Wired Articles on Power Technology

Lynne Kiesling

Wired has some interesting, short articles right now on power technologies: wireless power transmission by converting electricity to lasers or microwaves and then re-converting them to electricity, broadband over power lines (BPL) deployment, and the effect of wind farms on wildlife, particularly birds in the Altamont Pass in California.

Here’s one question I have about the wireless power technology: how much energy does it take to transform the power to microwaves and back? Is any lost in the transmission? Those two questions make a big difference in how energy efficient the technology is, as well as whether it’s likely to be economically feasible.

4 thoughts on “Wired Articles on Power Technology

  1. Allow me to speculate…

    A problem with microwave radiation is that it tends to spread out as it travels unless highly focused, almost like a laser. For communication this isn’t such a big deal, as your antenna needs only to be able to receive the information encoded in the signal as opposed to recouping all of the energy sent by the transmitter. But if you’re transmitting energy, your collector needs to capture as much of the beam as possible. So, the alternative would seem to be highly focused radiation with moderate-sized gathering equipment. The less focused the radiation, the larger the receiver needs to be. So, we would expect to see a highly concentrated microwave beam to practically carry a large amount of energy. Well, now you have a problem because the radiation is dangerous and will be cooking birds, and perhaps other things, all along its path. Actually I have no idea whether there are practical ways to concentrate a microwave beam enough for this to have any practicality as a real transmission alternative across open spaces.

    Lasers can stay highly focused in a vacuum, but it has proven difficult to reliably send large amounts of energy through the real atmosphere. Otherwise, the Star Wars defense system might have been practical.

  2. D.O.U.G.,

    Years ago, Arthur D. Little proposed a system of solar satellites which would collect energy in geosynchronous orbit and deliver the energy to earth as a tightly focused microwave beam. Then, someone remembered the Raytheon’s original name for the first microwave ovens – “RadarRange”.

    It would not take much focusing error, particularly from orbit, to begin applying heat where it wasn’t needed or wanted. I also suspect the microwave approach would rapidly turn a cold fog into a warm fog.

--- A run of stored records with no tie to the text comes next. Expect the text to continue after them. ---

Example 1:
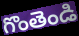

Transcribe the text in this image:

గొంతెండి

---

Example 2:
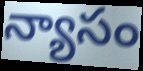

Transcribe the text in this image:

న్యాసం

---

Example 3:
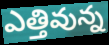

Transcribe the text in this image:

ఎత్తివున్న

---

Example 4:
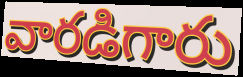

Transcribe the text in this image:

వారడిగారు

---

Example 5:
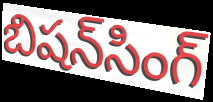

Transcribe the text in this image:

బిషన్‌సింగ్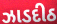
ઝાડદીઠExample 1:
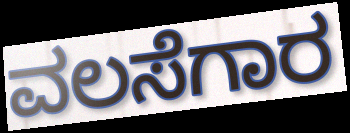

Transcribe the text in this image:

ವಲಸೆಗಾರ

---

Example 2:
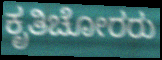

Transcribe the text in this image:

ಕೃತಿಚೋರರು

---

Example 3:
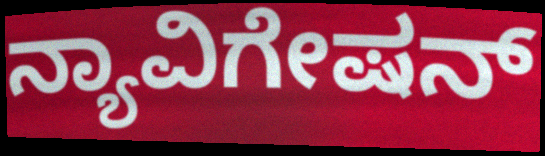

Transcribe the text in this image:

ನ್ಯಾವಿಗೇಷನ್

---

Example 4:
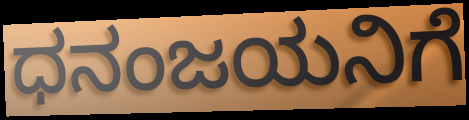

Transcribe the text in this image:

ಧನಂಜಯನಿಗೆ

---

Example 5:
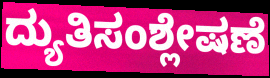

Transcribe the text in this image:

ದ್ಯುತಿಸಂಶ್ಲೇಷಣೆ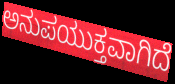
ಅನುಪಯುಕ್ತವಾಗಿದೆ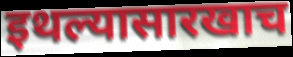
इथल्यासारखाचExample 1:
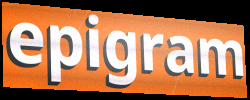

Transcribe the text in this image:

epigram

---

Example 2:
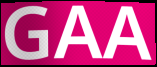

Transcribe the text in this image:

GAA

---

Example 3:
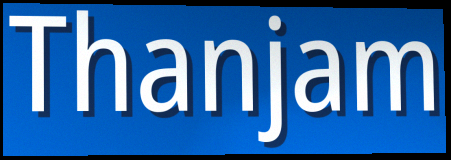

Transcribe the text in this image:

Thanjam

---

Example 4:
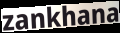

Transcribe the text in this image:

zankhana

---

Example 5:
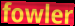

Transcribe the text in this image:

fowler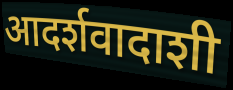
आदर्शवादाशी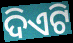
ଦିଏଟିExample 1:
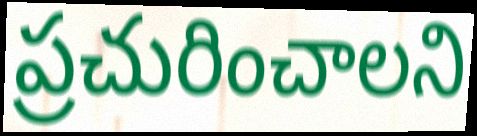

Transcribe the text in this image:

ప్రచురించాలని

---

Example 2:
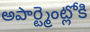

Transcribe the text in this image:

అపార్ట్మెంట్లోకి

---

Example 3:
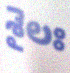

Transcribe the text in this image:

శైలః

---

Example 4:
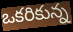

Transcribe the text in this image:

ఒకరికున్న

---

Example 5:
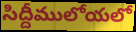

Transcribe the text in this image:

సిద్దీములోయలోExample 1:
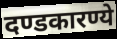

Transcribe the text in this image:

दण्डकारण्ये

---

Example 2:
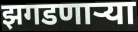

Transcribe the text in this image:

झगडणाऱ्या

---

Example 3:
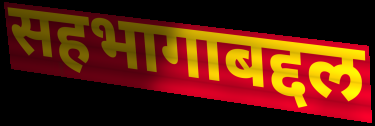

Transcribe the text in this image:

सहभागाबद्दल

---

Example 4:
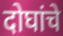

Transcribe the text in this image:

दोघांचे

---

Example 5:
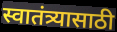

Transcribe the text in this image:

स्वातंत्र्यासाठी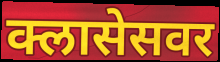
क्लासेसवर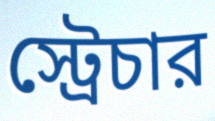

    Current high voltage power transmission incurs losses of approximately one percent. I seriously doubt that the conversion to and from microwave energy could approach this level of loss.

    D.O.U.G. too

  3. Looking at my bookshelf:

    From ‘Colonies In Space’, T.A. Heppenheimer, 1977 Warner Books, we have in Chapter 3: Power from Space, pg41, the following-


    Amplitron dc-to-microwave:
    ~90%: (demonstrated?)

    Schottky diodes + antenna arrays microwave-to-dc:
    54%: demonstrated
    60-70%: theoretical

    Later in the chapter, pg45, the author puts the cost of a ground-orbit-ground power relay system as equivalent to that of conventional power transmission lines over several thousand miles, and puts the transmission cost as low as seven tenths of a cent per kilowatt hour.

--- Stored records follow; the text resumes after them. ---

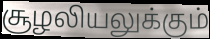
சூழலியலுக்கும்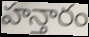
హన్తారంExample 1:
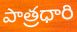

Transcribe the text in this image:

పాత్రధారి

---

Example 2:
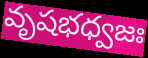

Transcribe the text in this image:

వృషభధ్వజః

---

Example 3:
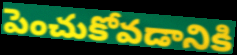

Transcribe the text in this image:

పెంచుకోవడానికి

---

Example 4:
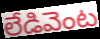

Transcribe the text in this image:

లేడివెంట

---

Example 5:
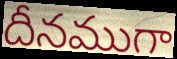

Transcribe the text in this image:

దీనముగాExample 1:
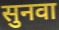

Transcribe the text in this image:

सुनवा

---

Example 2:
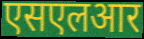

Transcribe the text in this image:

एसएलआर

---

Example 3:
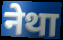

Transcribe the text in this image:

नेथा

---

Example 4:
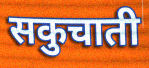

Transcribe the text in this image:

सकुचाती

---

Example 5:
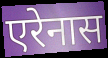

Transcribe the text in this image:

एरेनास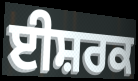
ਈਸ਼ਰਕ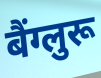
बैंग्लुरू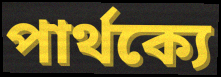
পার্থক্যে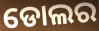
ଡୋଲର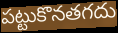
పట్టుకొనతగదుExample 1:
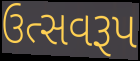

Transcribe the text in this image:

ઉત્સવરૂપ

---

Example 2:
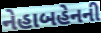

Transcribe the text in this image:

નેહાબહેનની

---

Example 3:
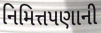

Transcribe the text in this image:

નિમિત્તપણાની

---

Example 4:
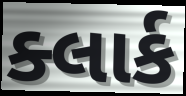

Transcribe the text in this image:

ક્લાર્ક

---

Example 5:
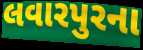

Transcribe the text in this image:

લવારપુરના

    Somewhat antiquated numbers, but something to work with.

    There’s also a forward by Ray Bradbury “E is for Electricity, KP is for Knowledge Problem”

    OK, I made that title up.

  4. I should say, the atmosphere is almost perfectly transparent to microwaves, no number given in Heppenheimers book, but it’s low.

    So, if we assume 99% transmission for each pass through the atmosphere, then a back of the envelope calculation for best overall system efficiency is –

    e = 0.62% ( 0.9 * 0.99 * 0.99 * 0.7 )

    The original Solar power station author, Peter Glaser, did indeed work for Arthur D. Littleton.

    NASA did a lot of work on this stuff in the 1970’s and 1980’s as well – I can remember piles of reports in my college library. I imagine some of that is on line by now.

    As an aside, the beam energy level for power transmission is not anywhere near high enough to melt tanks or set a city on fire, as sometimes is seen in “Sim Earth”.